_WHAT IS EXPECTED_
In the listing below, the answer starts at the line that has "bench: present [30,277,254,450]" and stops after the line that has "air purifier: none"; please repeat that part exactly and nothing more.

_AVAILABLE DATA_
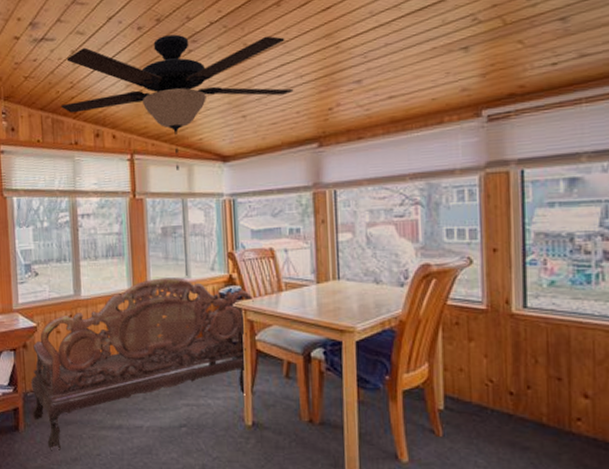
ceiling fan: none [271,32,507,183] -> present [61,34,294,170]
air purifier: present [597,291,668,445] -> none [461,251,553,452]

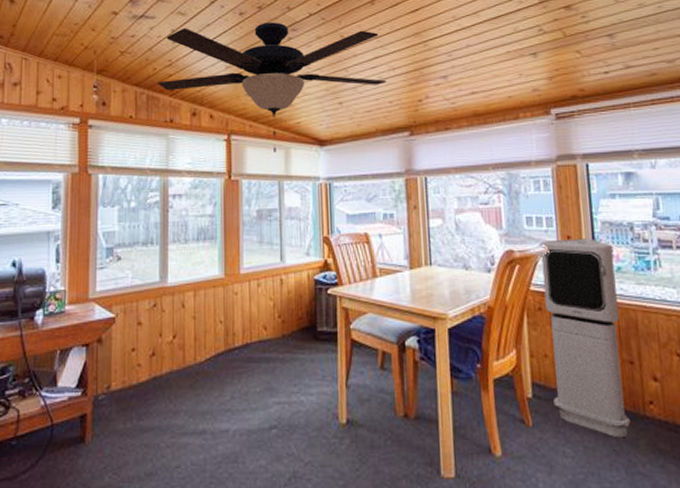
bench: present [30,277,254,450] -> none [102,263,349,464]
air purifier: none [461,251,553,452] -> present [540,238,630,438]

--

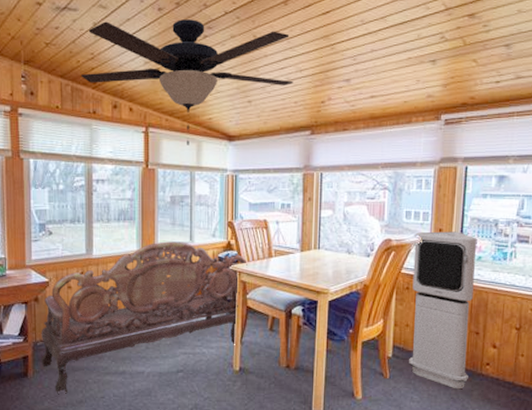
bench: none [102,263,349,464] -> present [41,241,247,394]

_PROBLEM SOLUTION_
bench: present [30,277,254,450] -> none [102,263,349,464]
air purifier: none [461,251,553,452] -> present [540,238,630,438]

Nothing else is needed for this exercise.